This week’s roundup will provide to you with plenty of conversation starters for your weekend parties, with the latest news on the often-controversial topic of geoengineering – the altering of Earth’s systems to mitigate or reverse the effects of climate change.
Yesterday, as we reported in depth, The New York Times examined the growing use of white roofs (which, while not altering Earth’s systems as such, may alter the overall albedo of the planet) by everyone from Wal-Mart to the U.S. Army. While such plans are relatively innocuous, more extreme methods of geoengineering are being increasingly considered domestically and internationally.
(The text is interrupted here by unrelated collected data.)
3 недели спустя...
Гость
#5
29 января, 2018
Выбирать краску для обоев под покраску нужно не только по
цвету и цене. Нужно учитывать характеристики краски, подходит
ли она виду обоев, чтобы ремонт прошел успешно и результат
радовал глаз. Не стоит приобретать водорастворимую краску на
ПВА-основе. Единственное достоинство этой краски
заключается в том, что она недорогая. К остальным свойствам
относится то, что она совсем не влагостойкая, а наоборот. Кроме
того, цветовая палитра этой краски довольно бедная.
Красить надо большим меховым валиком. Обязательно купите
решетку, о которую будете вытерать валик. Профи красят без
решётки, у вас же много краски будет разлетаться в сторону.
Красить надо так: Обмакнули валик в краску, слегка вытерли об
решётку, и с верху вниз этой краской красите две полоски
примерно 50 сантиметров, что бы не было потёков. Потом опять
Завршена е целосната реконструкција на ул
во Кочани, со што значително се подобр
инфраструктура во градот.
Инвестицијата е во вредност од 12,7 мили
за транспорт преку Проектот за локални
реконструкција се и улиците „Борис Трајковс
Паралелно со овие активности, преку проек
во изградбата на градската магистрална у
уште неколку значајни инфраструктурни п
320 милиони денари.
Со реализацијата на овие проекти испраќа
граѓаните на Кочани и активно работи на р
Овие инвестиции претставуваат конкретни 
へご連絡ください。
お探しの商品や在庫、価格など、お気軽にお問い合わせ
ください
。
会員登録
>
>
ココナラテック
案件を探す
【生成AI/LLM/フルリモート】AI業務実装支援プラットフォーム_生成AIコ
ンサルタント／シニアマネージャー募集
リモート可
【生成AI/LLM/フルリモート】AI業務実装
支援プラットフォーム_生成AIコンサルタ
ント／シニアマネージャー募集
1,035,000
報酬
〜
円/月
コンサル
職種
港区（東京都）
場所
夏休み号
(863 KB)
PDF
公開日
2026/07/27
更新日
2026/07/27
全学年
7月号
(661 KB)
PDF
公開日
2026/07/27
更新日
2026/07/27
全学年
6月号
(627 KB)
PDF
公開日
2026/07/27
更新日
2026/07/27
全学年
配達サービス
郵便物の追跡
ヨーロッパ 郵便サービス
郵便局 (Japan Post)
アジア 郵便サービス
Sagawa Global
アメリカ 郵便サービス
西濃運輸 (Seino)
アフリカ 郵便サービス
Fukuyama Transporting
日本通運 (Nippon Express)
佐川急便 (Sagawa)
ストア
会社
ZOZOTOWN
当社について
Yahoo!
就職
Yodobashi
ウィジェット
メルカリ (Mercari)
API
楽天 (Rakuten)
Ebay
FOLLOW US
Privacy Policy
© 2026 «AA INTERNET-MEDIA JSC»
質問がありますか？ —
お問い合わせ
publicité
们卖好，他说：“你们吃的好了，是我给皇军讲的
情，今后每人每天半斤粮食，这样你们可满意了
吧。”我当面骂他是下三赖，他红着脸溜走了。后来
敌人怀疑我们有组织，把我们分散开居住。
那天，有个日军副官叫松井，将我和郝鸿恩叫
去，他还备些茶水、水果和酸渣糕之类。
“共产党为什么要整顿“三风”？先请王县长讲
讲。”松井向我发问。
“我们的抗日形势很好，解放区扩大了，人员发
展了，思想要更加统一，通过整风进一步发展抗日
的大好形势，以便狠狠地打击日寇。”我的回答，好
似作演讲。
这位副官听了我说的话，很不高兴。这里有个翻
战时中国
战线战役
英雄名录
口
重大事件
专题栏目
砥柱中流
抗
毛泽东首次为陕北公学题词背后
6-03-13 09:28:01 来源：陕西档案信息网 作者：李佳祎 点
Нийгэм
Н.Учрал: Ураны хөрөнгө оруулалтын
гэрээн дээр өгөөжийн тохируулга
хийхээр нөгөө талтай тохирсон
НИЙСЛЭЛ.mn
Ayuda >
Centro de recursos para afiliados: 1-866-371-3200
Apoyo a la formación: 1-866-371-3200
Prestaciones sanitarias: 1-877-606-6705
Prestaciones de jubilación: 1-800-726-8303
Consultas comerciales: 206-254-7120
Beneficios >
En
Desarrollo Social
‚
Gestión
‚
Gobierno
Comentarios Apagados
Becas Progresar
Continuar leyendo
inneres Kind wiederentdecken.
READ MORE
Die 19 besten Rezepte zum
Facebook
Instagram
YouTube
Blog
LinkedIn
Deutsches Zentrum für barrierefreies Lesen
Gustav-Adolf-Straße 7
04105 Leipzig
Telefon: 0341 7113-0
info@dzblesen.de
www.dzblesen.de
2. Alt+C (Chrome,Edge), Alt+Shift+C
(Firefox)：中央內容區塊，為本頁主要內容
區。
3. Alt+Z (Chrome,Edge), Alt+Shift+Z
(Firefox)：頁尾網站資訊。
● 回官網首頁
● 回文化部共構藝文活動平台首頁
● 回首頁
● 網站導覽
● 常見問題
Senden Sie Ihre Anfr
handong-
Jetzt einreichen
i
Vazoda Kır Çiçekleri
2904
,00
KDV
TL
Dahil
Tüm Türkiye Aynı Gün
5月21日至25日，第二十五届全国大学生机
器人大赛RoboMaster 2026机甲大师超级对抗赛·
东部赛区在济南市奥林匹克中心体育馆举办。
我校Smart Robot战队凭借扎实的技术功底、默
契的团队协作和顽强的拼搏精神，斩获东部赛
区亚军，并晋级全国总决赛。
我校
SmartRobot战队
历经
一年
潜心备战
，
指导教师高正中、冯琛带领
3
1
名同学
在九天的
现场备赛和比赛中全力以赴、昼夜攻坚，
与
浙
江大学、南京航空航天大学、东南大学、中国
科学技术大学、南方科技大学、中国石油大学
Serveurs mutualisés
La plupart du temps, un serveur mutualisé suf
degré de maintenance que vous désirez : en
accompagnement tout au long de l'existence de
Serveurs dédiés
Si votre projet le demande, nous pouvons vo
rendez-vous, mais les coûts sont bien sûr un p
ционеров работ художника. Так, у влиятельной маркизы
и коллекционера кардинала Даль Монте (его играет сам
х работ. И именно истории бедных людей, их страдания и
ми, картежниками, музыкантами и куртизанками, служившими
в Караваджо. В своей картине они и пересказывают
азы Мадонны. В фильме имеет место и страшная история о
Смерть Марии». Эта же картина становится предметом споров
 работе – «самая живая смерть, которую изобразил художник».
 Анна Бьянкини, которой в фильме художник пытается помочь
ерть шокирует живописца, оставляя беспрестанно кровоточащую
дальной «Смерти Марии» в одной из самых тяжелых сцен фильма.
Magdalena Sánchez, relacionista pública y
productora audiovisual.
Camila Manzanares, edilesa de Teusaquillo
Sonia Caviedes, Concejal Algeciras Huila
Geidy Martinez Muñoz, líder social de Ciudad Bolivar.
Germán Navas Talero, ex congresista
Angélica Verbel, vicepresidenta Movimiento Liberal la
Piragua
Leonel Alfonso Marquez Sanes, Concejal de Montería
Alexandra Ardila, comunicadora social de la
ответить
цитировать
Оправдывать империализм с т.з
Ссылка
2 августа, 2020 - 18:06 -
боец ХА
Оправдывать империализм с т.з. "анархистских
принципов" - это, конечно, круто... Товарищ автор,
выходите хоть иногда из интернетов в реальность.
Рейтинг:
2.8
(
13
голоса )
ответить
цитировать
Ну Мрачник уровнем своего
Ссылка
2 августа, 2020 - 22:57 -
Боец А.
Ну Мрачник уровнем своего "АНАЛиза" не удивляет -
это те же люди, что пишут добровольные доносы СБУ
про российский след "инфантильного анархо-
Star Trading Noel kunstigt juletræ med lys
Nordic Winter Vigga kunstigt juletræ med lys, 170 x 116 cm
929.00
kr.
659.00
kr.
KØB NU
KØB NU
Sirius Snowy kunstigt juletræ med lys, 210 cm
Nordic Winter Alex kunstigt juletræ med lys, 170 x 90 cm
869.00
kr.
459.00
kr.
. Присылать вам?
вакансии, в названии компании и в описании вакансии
In one example, some experts are proposing creating an “artificial volcano” by injecting sulfur dioxide or hydrogen sulfide into the stratosphere to reflect sunlight and cool global temperatures. CNAS’s own Dr. Jay Gulledge, quoted in the article, urges a bit of restraint before such actions are taken, noting that they can be difficult to undo.
Outside the United States, the Calcutta Telegraph reported that the former chairman of India’s space department has urged the Indian government to begin exploring the possibility of large-scale geoengineering projects, such as injecting the atmosphere with aerosols and fertilizing oceans with iron. A slightly less extreme project was reported in Scientific American this week, where the 60-Second Science Blog examined a new proposal to use bacteria to turn sand into sandstone walls to halt desertification. There has also been growing support for projects aimed at adding biochar to soil, which could potentially not only help agriculture, but also remove carbon from the atmosphere.
Finally, geoengineering got a boost this week from the American Meteorological Society, which called for a funding surge for research. One topic for study could be the seeding of clouds to increase the reflection of solar shortwave radiation. The research couldn’t come at a better time, as a report this week indicated that climate change could now be feeding on itself.